I recently acquired (free!) an obsolete frequency counter which uses a Nixie Tube display. I don't really have much need for a counter, so I decided that I would rip out the tubes and any other possible circuitry and make myself one killer desk clock. I now have read a ton on both Nixies and digital clocks, in preparation.

I was thinking to build the clock using basic decade counters with a crystal oscillator divided down to 1Hz- I have that part of the circuit pretty much figured out.

The Nixies require ≈200vdc to run. I was thinking that a voltage doubler from mains current would be the easiest way to get there- however I have no experience with them. Does anyone have any ideas for appropriate capacitor values? Any equations I can use? Current draw will never exceed 100mA, with 25mA typical. I can accept up to 25V ripple.

My other question is about using about supercapacitor backup for the timekeeping circuit, so I don't have to reset every time AC is lost. 1 Farad supercapacitors are actually pretty cheap, and I never want to have to replace a battery. I'm looking at powering about 10 CMOS chips at less than 1Hz, plus a few LEDs.
Does this power supply circuit make sense?

(in case you can't see, that's a 10microFarad filter cap.)
The notion is that when the power is on, the top PNP transistor stays off, the 1F cap charges, and everything goes happily. When the AC power goes off, the top transistor polls low, causing the LED to light as an indicator that the circuit is on backup. It also causes the bottom transistor to turn nonconductive, locking the ground rail and preventing the cap from just draining through the rectifier.

Thoughts?

 

Check out Ronald Dekker's flyback converter page here:
http://www.dos4ever.com/flyback/flyback.html
Nice design, and great info.
Check out his home page:
http://www.dos4ever.com/index.html

He has not only built a Nixie-tube clock, but a talking Nixie-tube alarm clock Complete blow-by-blow instructions, too.

 

You might consider just keeping the counters going and let the Nixie's stay dark while power is off. That should cut the energy budget.

 

You might consider just keeping the counters going and let the Nixie's stay dark while power is off. That should cut the energy budget.

That was the plan- sorry I forgot to mention it. The project will also include a "display off" switch for nighttime.

The flyback transformer is pretty cool, but again, doesn't a voltage doubler seem simplest?

 

I've run them off half wave rectified line voltage. Any size cap will charge to 175 volts, plenty for a Nixie. Aren't most of them spec'ed at about 180 volts?

I also seem to recall somebody (sorry, too long ago for a reference) placing a CDS cell in each Nixie's anode supply line. The increase in resistance caused them to auto-dim at night.

 

As for brightness, I much prefer full off control. I hate night lights so much that I reversed the polarization of my cheapo LCD clock. (Note: boredom might have also contributed.)

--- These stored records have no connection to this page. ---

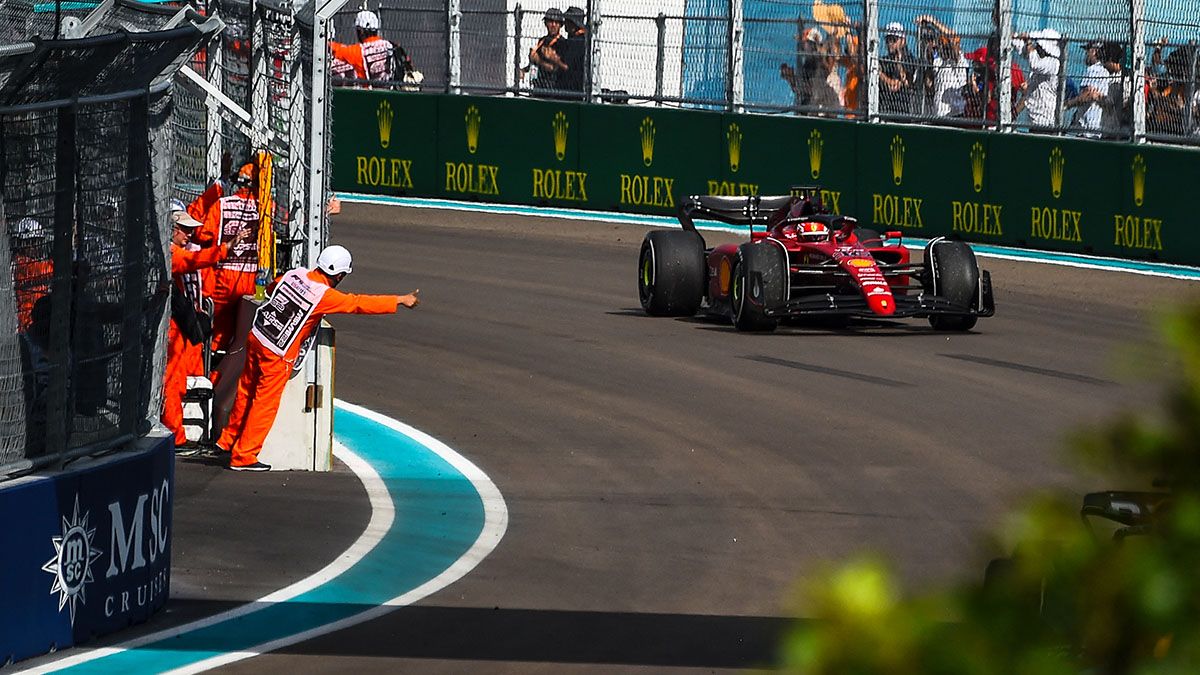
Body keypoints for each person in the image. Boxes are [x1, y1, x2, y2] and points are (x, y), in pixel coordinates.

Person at [216, 245, 420, 471]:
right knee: (264, 404)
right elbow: (357, 303)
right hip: (277, 351)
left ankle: (227, 441)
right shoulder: (324, 295)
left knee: (246, 391)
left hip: (257, 336)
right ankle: (243, 456)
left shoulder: (295, 274)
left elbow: (274, 287)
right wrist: (399, 300)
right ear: (340, 275)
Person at [162, 201, 253, 447]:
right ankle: (175, 437)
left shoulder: (169, 251)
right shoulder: (168, 253)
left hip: (176, 327)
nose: (189, 234)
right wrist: (226, 249)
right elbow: (194, 261)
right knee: (172, 382)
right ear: (171, 229)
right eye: (184, 228)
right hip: (168, 330)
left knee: (178, 381)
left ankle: (177, 434)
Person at [202, 162, 260, 355]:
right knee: (244, 322)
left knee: (217, 325)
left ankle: (212, 358)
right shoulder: (265, 208)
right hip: (251, 273)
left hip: (224, 273)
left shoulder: (222, 204)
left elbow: (204, 235)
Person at [915, 15, 970, 118]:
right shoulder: (939, 62)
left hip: (955, 114)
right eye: (942, 45)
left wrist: (933, 21)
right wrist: (924, 29)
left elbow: (952, 37)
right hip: (938, 115)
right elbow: (929, 85)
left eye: (945, 46)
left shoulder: (959, 61)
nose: (943, 48)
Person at [330, 9, 400, 87]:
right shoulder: (390, 45)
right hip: (391, 91)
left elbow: (339, 50)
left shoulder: (359, 51)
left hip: (370, 95)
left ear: (361, 31)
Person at [1014, 29, 1062, 129]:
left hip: (1046, 123)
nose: (1036, 47)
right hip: (1034, 121)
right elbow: (1024, 51)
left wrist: (1029, 42)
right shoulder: (1039, 57)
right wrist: (1013, 37)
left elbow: (1035, 64)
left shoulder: (1054, 64)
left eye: (1039, 46)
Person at [527, 8, 568, 94]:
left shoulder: (563, 43)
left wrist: (538, 60)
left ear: (560, 25)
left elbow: (554, 68)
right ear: (546, 23)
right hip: (539, 85)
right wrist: (524, 70)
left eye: (556, 22)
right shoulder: (542, 40)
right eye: (550, 22)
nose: (553, 25)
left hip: (553, 87)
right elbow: (535, 60)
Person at [879, 22, 916, 115]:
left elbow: (904, 83)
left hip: (902, 111)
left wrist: (898, 63)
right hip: (884, 109)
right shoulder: (885, 61)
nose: (890, 43)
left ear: (902, 41)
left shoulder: (909, 60)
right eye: (888, 40)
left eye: (894, 40)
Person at [556, 6, 589, 98]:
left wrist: (554, 59)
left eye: (568, 21)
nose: (565, 23)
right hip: (568, 87)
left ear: (574, 23)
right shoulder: (573, 39)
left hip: (573, 89)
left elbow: (566, 65)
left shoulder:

The frequency counter I'm scavenging this from has all the tubes and driver ICs on one board, which has BCD, 5v, 20v and 200v inputs. I would make the power circuits and clock, then just sent the BCD to the driver board. Therefore, the ideal is 200v for the high supply.

Where I live, line voltage alone is insufficient.

 

If you're using cmos you could lose the voltage reg as this will only waste power. The on-backup LED will probably consume more power than the clock. Also, from the schematic it's impossible to tell how the on-backup led is supposed to work.

It's probably worth adding a circuit to reset the clock when the cap voltage falls too low, otherwise when power is restored the clock may lock up.

 

Actually, what kind of power draw am I looking at? I just did some math which says that if I draw 10mA, the cap will only hold enough voltage to keep the ICs running for about three minutes. .

 

You can get an idea from the data sheets. Each device should have a figure for current usage, but the 1 ma per chip is pretty good for a rule of thumb. You can always add a cap. 4000 CMOS is very flexible - it works from 18 volts down to 3.

 

Some (hopefully) final questions:

One of the pins for the driver board is showing +20 volts. I figures it's a cathode pre-bias, even though the datasheet lists desired bias as 60v. Would it be ok to use a simple voltage divider from the +230, seeing as it won't actually draw any current?

Secondly, another pin show -0.01 volts. Any idea what this is?

Finally, would tying the grounds of the two power supplies together be fine to do?